## TASK OBJECTIVE
From the first line down to the line containing "left shoulder: (372, 256)", print the records below exactly, leaving every picture out.

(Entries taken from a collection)

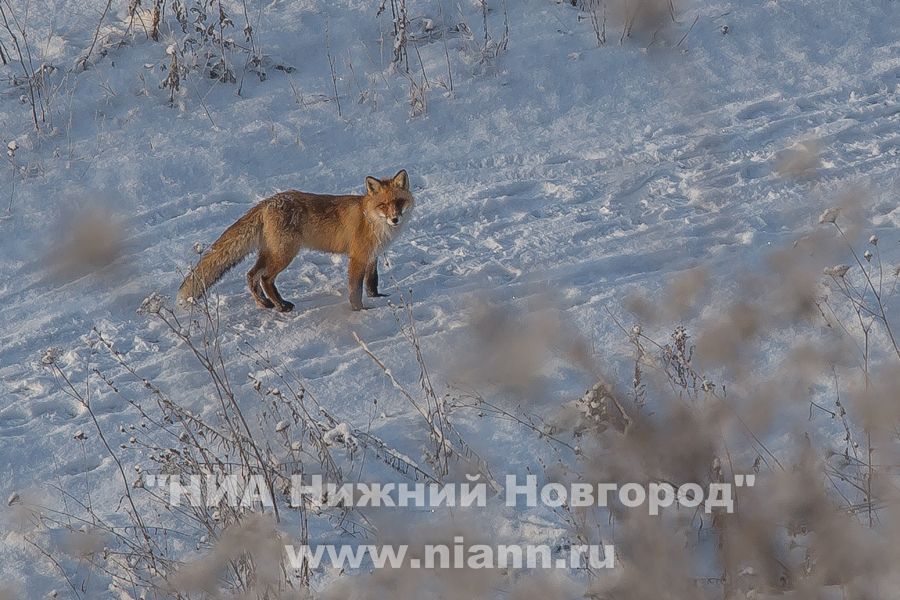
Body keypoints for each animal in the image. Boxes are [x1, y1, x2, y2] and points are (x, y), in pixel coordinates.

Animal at [177, 168, 414, 312]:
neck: (372, 219)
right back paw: (280, 306)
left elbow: (372, 281)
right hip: (285, 254)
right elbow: (355, 288)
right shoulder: (358, 257)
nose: (395, 219)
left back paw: (266, 304)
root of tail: (267, 202)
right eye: (383, 205)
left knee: (252, 275)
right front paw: (359, 309)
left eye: (399, 202)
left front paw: (377, 297)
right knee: (265, 278)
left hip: (271, 252)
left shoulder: (372, 256)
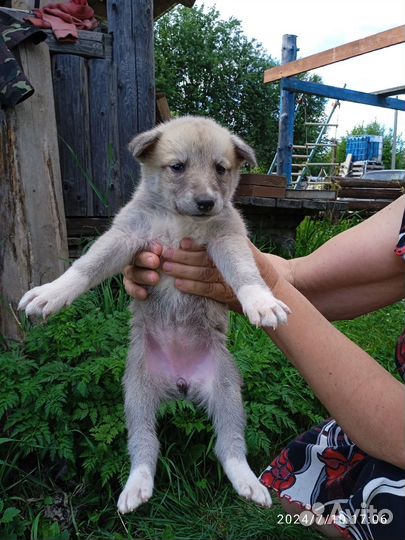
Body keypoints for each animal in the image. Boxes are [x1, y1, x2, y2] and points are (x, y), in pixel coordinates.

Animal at [19, 117, 288, 516]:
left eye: (221, 169)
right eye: (177, 167)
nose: (207, 202)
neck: (179, 219)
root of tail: (180, 385)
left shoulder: (227, 238)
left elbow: (244, 272)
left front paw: (261, 300)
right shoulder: (126, 237)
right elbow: (86, 266)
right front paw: (51, 292)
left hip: (226, 390)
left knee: (229, 443)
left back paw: (247, 481)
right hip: (137, 392)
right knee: (145, 445)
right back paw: (137, 485)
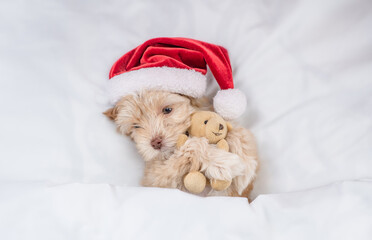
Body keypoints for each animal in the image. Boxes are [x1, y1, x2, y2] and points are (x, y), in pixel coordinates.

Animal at [103, 90, 258, 199]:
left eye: (167, 110)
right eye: (136, 126)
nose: (155, 142)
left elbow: (239, 132)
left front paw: (246, 167)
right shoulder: (156, 179)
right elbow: (191, 147)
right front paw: (223, 163)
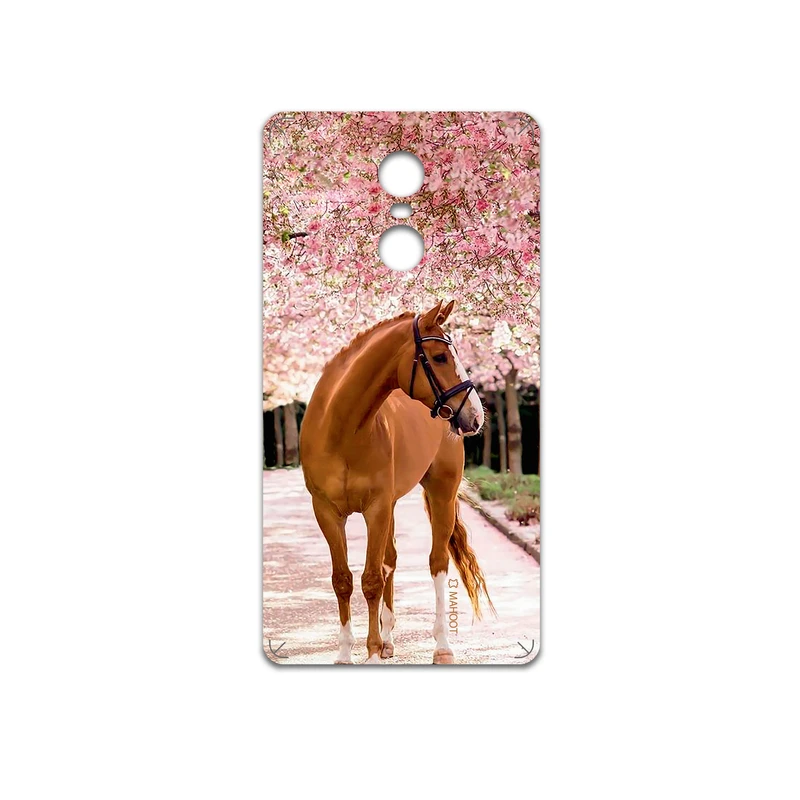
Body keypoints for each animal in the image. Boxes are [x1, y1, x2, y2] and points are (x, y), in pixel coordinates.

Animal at [299, 300, 494, 664]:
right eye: (440, 357)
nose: (475, 415)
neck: (341, 431)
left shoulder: (375, 508)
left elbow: (371, 579)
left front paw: (372, 652)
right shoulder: (327, 512)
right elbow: (343, 580)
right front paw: (347, 653)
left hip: (441, 494)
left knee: (437, 562)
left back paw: (441, 647)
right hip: (390, 505)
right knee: (390, 560)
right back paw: (389, 640)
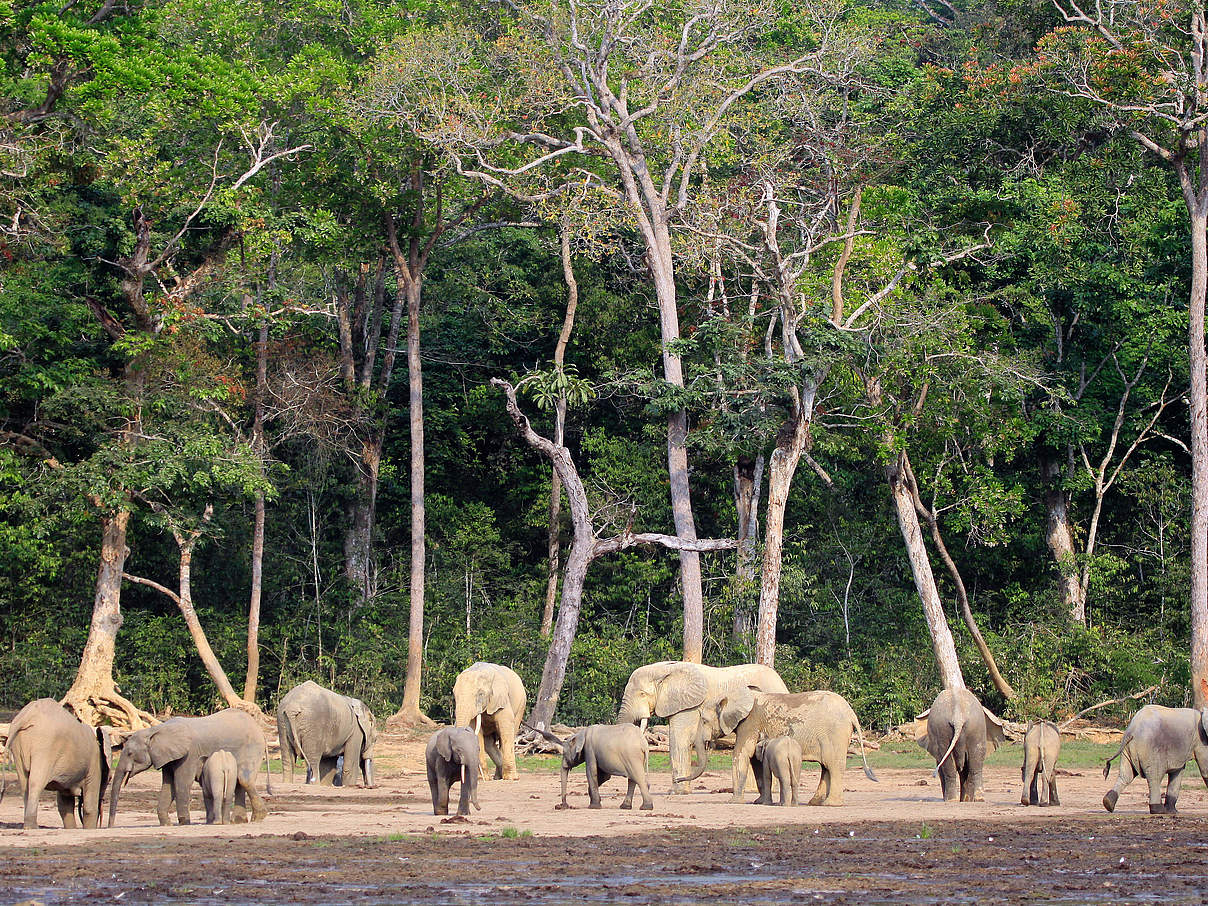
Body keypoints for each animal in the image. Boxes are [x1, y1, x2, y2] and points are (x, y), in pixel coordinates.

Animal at [5, 700, 110, 831]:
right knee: (35, 783)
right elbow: (89, 806)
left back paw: (28, 826)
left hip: (18, 745)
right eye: (109, 779)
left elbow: (65, 803)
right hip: (45, 746)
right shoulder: (94, 763)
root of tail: (27, 716)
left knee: (24, 784)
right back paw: (33, 827)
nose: (100, 826)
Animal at [109, 710, 270, 831]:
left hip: (252, 747)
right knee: (239, 781)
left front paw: (183, 822)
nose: (110, 826)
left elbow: (182, 783)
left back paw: (258, 817)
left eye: (130, 753)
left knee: (244, 779)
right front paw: (166, 824)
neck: (155, 731)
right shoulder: (167, 757)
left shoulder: (189, 753)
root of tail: (260, 730)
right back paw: (239, 821)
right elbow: (168, 786)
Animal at [529, 724, 657, 816]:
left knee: (638, 779)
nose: (563, 805)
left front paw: (593, 806)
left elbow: (591, 772)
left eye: (564, 753)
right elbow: (605, 776)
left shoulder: (589, 749)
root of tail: (644, 743)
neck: (581, 732)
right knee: (633, 779)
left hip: (632, 756)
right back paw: (625, 807)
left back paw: (645, 807)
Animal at [686, 686, 874, 806]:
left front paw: (733, 802)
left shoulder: (750, 723)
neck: (734, 694)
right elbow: (755, 761)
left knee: (833, 766)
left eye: (704, 721)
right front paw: (759, 802)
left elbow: (741, 754)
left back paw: (831, 804)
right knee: (826, 767)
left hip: (835, 734)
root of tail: (851, 713)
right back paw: (815, 803)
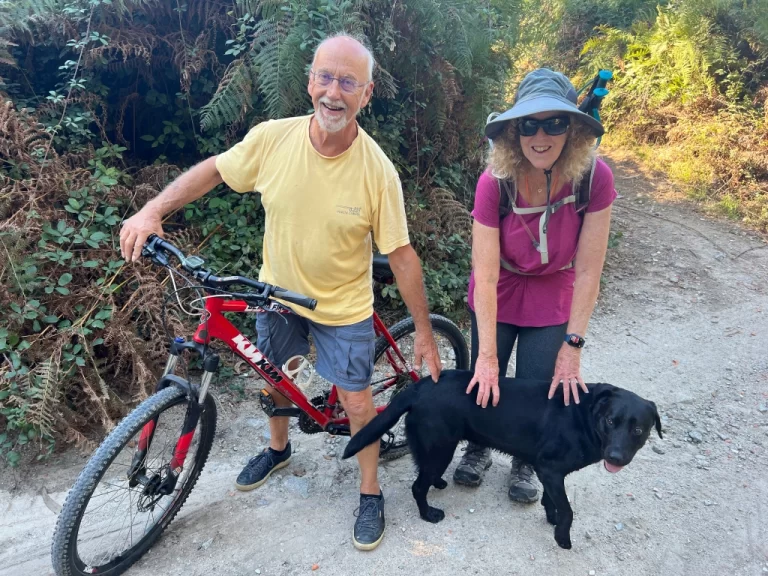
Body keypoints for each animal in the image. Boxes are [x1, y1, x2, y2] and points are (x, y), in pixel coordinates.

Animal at [342, 368, 660, 548]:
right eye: (610, 421)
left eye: (638, 429)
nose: (616, 456)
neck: (585, 416)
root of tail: (420, 386)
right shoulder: (550, 469)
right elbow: (569, 510)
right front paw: (562, 537)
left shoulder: (550, 473)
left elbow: (552, 501)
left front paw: (552, 518)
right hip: (441, 447)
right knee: (417, 486)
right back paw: (428, 514)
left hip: (435, 449)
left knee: (424, 474)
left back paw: (438, 483)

## RESPONSE TO THIS EXERCISE
Body keypoints for each animal in the image. Boxes are [x1, y1, x2, y2] and points are (x, y), in pixel coordinates.

Animal at [177, 168, 414, 312]:
neck: (372, 219)
right back paw: (280, 306)
left elbow: (372, 281)
right hip: (285, 254)
right elbow: (355, 288)
right shoulder: (358, 257)
nose: (395, 219)
left back paw: (266, 304)
root of tail: (267, 202)
right eye: (383, 205)
left knee: (252, 275)
right front paw: (359, 309)
left eye: (399, 202)
left front paw: (377, 297)
right knee: (265, 278)
left hip: (271, 252)
left shoulder: (372, 256)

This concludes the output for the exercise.